Thursday, March 29, 2007

Ask.com and Quintara issue

I started to use Ask.com a little more regularly. I noticed that it does some seem to pull back a pretty different set of data than google(naturally they are different.) But the interesting part is that I did a search on White Whale (the band). On Google, it was right near the top but on Ask, it brought back a lot more hits on the animal first. I may use Ask for some work related issues and see what comes about.

Quintara has an annoying usability issue. If you accidently mouse over an item on the left that you are not interested in, too bad. You're getting new results. Couldn't they make it take effect with an onclick rather then hover?

Wednesday, March 28, 2007

Google Labs

Okay, I had another failure today. I was trying to get to the Google Labs site, and could not remember the URL. I tried searching on Exalead for Google Labs. I found lots and lots of references to offices they opened, but no links to http://labs.google.com. AltaVista and Quintura did find the right location fairly quickly

Monday, March 19, 2007


First day of the great search experiment. Couple of notes on Quintura. This engine uses the Yahoo results to create a search term navigation cloud. The presentation of this is fairly dynamic, updating the results list quickly as you navigate along the cloud. Overall, for the most part, I have not been using the cloud much. This is because the first page of results generally has the a "good hit". When I have needed this functionality, it has been less than useful.

I was writing a email to a friend. When last we spoke, he had mentioned possibly buying a small plane for his personal use. I wanted to ask about the plane, but I could not remember the name of the plane he was considering. I thought the cloud tool might let me "berry pick" my way to the right company. I started with airplane, no luck. I then tried sport aviation, no luck. No matter which starting keywords I used, the cloud never seemed to lead to names of companies. I eventually gave up. I went to Wikipedia and delved into the general aviation section until I found a list of manufactures.

It is a good thing I committed to a month, otherwise I might not use this tool again.

Thursday, March 15, 2007

Other Search Engines

We'll try thirty days starting 3/19 to stay Google free(Yahoo and MSN as well, but Google Free sounds pretty interesting.) This isn't a knock on these engines by any means... they obviously are great at what they do. However, thinking back about 7 or 8 years ago, when someone asked you a question, what was your first reaction? To check Alta Vista, WebCrawler or Go? Today its practically second nature to hop on Google and get what you need. Its now a tool similar to Excel, Word or Photoshop. Therefore, can we eliminate these tools and "function" in work and at home. One search engine we can start with is http://www.quintura.com/. As these other search engines are developed are these new types of searching good? Or are people content with a set of links, granted probably what they need, returned to them and nothing else? If you know of any other search engines that could be used please let us know. We'll be watching our search habits and see if what changes, if anything. Stay tuned.
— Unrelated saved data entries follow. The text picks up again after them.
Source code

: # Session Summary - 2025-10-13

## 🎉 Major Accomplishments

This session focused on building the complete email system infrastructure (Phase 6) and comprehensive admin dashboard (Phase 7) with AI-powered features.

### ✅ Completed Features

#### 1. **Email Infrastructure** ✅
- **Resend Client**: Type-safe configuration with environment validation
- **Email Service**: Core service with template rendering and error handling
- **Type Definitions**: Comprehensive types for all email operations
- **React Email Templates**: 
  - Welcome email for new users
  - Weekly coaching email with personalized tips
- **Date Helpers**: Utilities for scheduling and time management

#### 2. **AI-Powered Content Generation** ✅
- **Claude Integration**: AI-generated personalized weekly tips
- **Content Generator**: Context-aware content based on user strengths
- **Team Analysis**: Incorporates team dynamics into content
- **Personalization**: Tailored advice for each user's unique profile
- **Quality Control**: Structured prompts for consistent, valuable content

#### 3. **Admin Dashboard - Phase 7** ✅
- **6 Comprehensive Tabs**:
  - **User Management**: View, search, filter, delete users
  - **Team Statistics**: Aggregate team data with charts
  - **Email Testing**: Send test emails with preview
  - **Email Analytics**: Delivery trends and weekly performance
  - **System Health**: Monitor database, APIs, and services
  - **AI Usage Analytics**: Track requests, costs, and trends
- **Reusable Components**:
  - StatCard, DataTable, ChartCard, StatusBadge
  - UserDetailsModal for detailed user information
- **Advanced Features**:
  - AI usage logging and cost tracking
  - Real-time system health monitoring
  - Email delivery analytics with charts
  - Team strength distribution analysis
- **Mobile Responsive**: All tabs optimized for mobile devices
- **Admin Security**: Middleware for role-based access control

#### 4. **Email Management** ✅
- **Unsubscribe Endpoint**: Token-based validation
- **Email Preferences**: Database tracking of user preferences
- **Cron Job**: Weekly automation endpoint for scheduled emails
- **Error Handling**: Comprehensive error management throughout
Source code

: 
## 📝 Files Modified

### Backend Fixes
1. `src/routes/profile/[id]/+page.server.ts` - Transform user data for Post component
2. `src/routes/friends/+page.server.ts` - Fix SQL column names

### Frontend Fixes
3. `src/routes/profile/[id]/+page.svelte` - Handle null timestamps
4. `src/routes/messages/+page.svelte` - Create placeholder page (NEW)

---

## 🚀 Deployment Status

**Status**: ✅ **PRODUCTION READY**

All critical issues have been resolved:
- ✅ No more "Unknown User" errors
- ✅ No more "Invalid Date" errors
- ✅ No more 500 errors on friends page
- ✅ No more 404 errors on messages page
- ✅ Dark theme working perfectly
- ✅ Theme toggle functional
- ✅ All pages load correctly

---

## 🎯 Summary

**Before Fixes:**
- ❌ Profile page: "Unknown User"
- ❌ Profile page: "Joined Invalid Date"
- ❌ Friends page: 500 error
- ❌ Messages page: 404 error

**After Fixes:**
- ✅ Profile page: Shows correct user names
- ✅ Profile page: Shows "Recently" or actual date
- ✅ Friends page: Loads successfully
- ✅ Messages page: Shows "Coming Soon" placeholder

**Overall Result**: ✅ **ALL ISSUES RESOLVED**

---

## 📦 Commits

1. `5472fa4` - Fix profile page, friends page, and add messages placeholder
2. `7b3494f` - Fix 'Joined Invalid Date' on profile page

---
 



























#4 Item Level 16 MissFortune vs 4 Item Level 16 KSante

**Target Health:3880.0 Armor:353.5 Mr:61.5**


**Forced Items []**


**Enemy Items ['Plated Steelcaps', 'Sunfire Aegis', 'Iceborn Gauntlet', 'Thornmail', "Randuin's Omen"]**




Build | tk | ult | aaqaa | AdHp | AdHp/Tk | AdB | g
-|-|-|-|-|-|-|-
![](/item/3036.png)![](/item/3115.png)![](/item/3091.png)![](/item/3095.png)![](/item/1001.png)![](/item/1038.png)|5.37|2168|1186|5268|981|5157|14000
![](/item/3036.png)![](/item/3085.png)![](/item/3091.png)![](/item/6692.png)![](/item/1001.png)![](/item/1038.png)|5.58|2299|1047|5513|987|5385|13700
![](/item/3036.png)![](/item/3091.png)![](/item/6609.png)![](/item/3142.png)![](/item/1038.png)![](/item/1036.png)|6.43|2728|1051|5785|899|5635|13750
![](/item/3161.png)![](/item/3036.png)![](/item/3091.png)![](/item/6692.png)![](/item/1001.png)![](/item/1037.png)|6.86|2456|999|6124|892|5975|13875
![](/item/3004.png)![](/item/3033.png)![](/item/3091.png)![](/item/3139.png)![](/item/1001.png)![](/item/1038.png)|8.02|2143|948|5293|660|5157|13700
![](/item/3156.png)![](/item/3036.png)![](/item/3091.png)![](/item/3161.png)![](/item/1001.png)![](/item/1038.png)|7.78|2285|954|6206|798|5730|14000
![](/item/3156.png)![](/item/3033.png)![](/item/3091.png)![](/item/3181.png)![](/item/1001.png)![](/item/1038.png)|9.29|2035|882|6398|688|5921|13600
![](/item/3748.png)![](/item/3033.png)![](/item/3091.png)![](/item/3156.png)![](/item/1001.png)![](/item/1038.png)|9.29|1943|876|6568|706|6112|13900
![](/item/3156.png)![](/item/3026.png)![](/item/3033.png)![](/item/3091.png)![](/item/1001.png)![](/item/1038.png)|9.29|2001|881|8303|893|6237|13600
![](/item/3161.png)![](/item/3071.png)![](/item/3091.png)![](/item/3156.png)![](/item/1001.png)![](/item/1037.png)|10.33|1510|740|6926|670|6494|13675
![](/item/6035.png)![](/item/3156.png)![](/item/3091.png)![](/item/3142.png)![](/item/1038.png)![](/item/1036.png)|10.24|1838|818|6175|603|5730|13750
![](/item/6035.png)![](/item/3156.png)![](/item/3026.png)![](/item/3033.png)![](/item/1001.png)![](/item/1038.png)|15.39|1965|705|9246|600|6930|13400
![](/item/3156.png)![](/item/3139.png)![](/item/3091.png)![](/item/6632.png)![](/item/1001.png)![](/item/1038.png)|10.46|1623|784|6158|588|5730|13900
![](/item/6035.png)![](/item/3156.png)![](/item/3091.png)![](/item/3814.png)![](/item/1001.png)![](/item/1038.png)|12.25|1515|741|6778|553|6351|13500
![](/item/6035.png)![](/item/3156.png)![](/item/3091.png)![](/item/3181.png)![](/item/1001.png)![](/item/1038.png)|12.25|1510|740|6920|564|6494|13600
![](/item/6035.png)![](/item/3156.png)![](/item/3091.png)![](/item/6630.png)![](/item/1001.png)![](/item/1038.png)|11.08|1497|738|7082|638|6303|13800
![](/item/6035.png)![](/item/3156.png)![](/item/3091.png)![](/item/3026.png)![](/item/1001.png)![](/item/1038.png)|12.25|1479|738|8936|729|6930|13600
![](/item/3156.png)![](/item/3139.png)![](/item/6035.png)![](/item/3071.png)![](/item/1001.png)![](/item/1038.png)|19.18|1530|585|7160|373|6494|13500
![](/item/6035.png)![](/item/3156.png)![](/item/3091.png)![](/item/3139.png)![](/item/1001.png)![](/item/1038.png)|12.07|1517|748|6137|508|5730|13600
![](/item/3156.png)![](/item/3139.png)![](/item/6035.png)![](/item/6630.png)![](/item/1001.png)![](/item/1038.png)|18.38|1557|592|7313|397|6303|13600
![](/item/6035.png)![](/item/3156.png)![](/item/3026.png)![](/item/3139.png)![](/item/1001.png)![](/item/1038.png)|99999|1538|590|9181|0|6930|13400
Why would anyone eliminate the three best tools for finding things from their lives? We were looking at some of the more interesting search products that exist out there. The ones that are not one of the top three - Google, Yahoo and MSN. Looking at them, my thoughts were "would I ever use this, really?". As long as I can use Google, get what I want in the first page or two, why would I look at something with clouds, faceted navigation, and so on. To try and force ourselves to use these new tools, we are eliminating the top three from our tools for finding stuff on the web.